Instructions for the task -
Print the items below verbatim, but only the stretch that begins with the line containing "habitat: Lateritic rocky" and ends with the line containing "name author: Ruiz & Pav.", with both of those lines included.

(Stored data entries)

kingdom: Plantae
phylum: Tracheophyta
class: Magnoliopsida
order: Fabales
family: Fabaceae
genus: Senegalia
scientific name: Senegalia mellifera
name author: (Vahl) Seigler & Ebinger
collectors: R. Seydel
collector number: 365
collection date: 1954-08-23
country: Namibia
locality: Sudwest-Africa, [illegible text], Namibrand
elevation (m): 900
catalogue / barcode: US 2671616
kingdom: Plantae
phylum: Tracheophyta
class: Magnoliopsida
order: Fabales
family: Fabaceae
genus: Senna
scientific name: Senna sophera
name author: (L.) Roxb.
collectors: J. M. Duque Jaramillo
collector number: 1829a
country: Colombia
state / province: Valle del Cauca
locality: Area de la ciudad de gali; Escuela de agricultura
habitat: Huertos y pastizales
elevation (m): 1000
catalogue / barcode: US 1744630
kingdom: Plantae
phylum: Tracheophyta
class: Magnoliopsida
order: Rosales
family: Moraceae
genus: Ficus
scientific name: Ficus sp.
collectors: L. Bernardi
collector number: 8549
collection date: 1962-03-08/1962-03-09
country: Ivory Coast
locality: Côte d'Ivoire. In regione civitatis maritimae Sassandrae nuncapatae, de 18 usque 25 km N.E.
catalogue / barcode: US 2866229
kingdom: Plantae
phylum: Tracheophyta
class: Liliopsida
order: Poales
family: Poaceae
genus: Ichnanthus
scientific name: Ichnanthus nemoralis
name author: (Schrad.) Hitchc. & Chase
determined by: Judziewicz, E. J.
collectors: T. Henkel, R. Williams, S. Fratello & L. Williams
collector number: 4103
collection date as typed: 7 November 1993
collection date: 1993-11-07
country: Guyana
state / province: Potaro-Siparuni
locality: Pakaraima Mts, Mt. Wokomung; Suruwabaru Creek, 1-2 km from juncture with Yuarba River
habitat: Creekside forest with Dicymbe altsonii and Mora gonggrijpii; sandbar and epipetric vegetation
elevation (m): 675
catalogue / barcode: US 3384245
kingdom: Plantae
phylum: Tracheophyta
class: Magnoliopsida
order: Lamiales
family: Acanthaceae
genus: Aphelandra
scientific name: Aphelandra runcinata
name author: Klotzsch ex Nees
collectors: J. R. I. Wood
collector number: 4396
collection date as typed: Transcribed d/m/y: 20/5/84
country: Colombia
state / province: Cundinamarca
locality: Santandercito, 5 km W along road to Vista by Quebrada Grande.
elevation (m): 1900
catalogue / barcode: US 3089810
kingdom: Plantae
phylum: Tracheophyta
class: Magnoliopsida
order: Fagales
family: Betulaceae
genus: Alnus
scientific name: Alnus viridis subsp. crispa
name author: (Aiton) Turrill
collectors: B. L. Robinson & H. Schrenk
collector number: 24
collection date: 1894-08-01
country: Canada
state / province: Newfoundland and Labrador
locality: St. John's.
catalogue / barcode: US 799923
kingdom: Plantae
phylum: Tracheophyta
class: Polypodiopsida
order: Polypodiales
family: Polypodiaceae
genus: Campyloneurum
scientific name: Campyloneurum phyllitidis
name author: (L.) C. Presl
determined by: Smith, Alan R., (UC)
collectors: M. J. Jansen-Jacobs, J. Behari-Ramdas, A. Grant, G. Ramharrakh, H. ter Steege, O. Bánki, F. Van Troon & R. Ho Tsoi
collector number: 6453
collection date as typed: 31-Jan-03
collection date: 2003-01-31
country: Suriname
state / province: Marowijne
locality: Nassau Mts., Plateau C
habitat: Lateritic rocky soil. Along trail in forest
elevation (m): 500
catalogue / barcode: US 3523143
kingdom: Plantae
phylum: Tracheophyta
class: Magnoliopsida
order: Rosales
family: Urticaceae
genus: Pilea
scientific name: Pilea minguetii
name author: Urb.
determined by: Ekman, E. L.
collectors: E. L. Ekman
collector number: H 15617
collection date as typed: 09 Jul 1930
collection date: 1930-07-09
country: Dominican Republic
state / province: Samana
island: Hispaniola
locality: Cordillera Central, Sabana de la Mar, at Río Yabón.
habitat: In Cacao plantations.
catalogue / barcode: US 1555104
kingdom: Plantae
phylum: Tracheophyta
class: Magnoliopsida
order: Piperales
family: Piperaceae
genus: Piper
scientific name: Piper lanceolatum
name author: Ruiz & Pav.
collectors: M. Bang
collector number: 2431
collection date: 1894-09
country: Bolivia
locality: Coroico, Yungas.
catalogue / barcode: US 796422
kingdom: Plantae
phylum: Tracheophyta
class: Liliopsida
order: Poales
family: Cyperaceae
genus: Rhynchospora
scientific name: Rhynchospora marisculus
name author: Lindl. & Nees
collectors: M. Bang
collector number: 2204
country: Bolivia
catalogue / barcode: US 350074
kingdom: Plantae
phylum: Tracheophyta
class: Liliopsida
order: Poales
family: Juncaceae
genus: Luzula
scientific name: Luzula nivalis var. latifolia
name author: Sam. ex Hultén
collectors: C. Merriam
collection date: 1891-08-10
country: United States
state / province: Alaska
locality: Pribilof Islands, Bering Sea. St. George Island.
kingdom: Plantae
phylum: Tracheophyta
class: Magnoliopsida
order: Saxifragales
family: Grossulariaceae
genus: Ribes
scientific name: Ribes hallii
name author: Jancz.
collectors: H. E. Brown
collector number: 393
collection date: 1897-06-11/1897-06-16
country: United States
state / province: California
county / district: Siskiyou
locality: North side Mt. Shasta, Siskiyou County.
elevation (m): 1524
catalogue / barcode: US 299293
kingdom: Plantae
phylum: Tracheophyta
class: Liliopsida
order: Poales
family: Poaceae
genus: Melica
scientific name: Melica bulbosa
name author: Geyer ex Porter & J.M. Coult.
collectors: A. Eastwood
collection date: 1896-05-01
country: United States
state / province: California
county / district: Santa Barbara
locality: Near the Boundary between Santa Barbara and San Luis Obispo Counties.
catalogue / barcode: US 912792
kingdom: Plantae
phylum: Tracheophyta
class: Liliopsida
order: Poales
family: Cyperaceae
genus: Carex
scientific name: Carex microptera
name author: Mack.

Expected answer -
habitat: Lateritic rocky soil. Along trail in forest
elevation (m): 500
catalogue / barcode: US 3523143
kingdom: Plantae
phylum: Tracheophyta
class: Magnoliopsida
order: Rosales
family: Urticaceae
genus: Pilea
scientific name: Pilea minguetii
name author: Urb.
determined by: Ekman, E. L.
collectors: E. L. Ekman
collector number: H 15617
collection date as typed: 09 Jul 1930
collection date: 1930-07-09
country: Dominican Republic
state / province: Samana
island: Hispaniola
locality: Cordillera Central, Sabana de la Mar, at Río Yabón.
habitat: In Cacao plantations.
catalogue / barcode: US 1555104
kingdom: Plantae
phylum: Tracheophyta
class: Magnoliopsida
order: Piperales
family: Piperaceae
genus: Piper
scientific name: Piper lanceolatum
name author: Ruiz & Pav.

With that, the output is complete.